**PAGE EXCERPT**:

⟨

Virtually every state has enacted narrow legislation to protect specific categories of sensitive personal data of its residents. However, the California Consumer Privacy Act (CCPA); Virginia Consumer Data Protection Act (VCDPA); and comprehensive privacy laws in Colorado, Connecticut, and Utah, go into effect by the end of 2023, and require contracts with service providers/processors such as cloud computing providers to limit the service provider's data use, assist with consumer rights requests and data protection impact assessments, and ensure personal data security, among other requirements. Below is a high-level description of some of these state statutory requirements.

California

The CCPA was enacted in 2018 to give Californians more control over the personal information certain businesses collect and use about them. "Personal information" is defined under the CCPA as information that identifies, relates to, or could reasonably be linked with a California consumer or their household, including name, social security number, email address, product purchasing records, online browsing history, geolocation information, and biometric data. Personal information does not include information that is publicly available, de-identified, or aggregated, as defined under the CCPA.

In addition, in November 2020, California voters approved an amendment to the CCPA called the California Privacy Rights Act (CPRA). The CPRA fully went into effect on 1 January 2023. Key amendments under the CPRA include the following.

⟩

**DATASET EXCERPTS**:

⟨

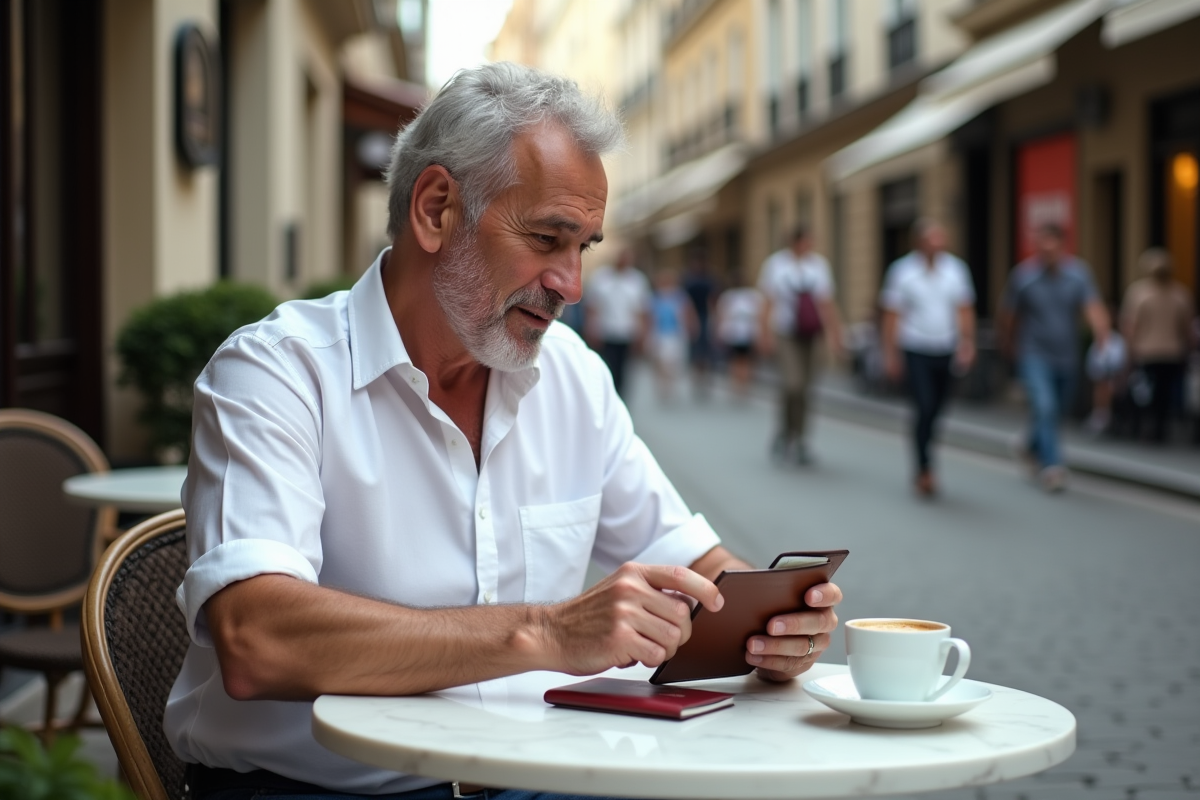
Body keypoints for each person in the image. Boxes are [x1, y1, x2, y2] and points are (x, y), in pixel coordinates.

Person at [165, 63, 843, 800]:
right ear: (435, 209)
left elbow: (700, 565)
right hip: (315, 789)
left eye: (583, 247)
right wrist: (548, 633)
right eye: (549, 238)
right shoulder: (276, 372)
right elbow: (256, 639)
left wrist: (771, 622)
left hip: (538, 779)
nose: (571, 284)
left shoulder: (573, 376)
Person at [1000, 223, 1110, 493]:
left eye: (1051, 245)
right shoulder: (1023, 276)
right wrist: (1008, 346)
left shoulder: (1079, 274)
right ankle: (1053, 467)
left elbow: (1093, 307)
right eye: (1041, 245)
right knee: (1045, 406)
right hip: (1034, 353)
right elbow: (1009, 316)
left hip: (1066, 356)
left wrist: (1102, 336)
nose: (1046, 251)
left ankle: (1029, 444)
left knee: (1056, 410)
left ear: (1062, 245)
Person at [879, 219, 977, 497]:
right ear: (919, 243)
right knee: (923, 405)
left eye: (940, 240)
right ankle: (924, 467)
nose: (937, 246)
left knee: (938, 408)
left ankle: (926, 445)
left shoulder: (956, 270)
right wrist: (890, 354)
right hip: (915, 347)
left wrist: (968, 343)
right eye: (932, 241)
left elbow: (964, 309)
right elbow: (892, 315)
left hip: (945, 347)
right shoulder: (902, 272)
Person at [758, 226, 844, 464]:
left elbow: (826, 303)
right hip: (785, 333)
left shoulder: (818, 266)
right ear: (795, 242)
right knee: (792, 385)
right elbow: (768, 301)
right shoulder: (775, 265)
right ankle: (786, 431)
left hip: (811, 334)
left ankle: (800, 439)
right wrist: (763, 334)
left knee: (806, 389)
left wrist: (836, 335)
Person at [1119, 248, 1194, 442]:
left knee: (1144, 393)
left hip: (1147, 351)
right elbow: (1187, 328)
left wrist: (1129, 350)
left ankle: (1144, 428)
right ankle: (1159, 428)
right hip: (1172, 352)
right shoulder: (1180, 294)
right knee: (1164, 393)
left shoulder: (1139, 292)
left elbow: (1130, 326)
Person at [585, 248, 650, 398]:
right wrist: (592, 328)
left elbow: (642, 310)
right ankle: (607, 396)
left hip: (627, 332)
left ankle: (620, 399)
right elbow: (592, 306)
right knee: (607, 367)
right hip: (606, 331)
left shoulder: (637, 280)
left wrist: (643, 334)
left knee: (624, 370)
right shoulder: (601, 278)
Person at [648, 268, 696, 402]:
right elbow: (649, 316)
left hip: (676, 333)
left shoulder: (680, 296)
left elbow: (688, 312)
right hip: (660, 334)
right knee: (662, 361)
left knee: (674, 362)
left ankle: (670, 385)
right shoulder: (655, 297)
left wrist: (691, 326)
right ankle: (663, 386)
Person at [716, 272, 765, 399]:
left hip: (748, 332)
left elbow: (760, 316)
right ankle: (738, 384)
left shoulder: (752, 296)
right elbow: (722, 316)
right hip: (734, 333)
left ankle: (743, 384)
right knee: (737, 359)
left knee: (745, 359)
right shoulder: (728, 296)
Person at [682, 252, 717, 399]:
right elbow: (684, 302)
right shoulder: (688, 280)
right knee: (695, 350)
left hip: (705, 317)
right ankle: (698, 379)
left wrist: (714, 319)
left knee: (705, 350)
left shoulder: (708, 279)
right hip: (693, 318)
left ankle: (704, 379)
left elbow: (712, 300)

⟩

**WORK INSTRUCTIONS**:
Answer from the privacy law excerpt:
(a) In what year was the CCPA enacted?
(b) On what date did the CPRA fully go into effect?
(c) What three kinds of information does the CCPA exclude from "personal information"?
The data has no connection to the privacy law excerpt.

**RESULT BELOW**:
(a) 2018
(b) 1 January 2023
(c) Information that is publicly available, de-identified, or aggregated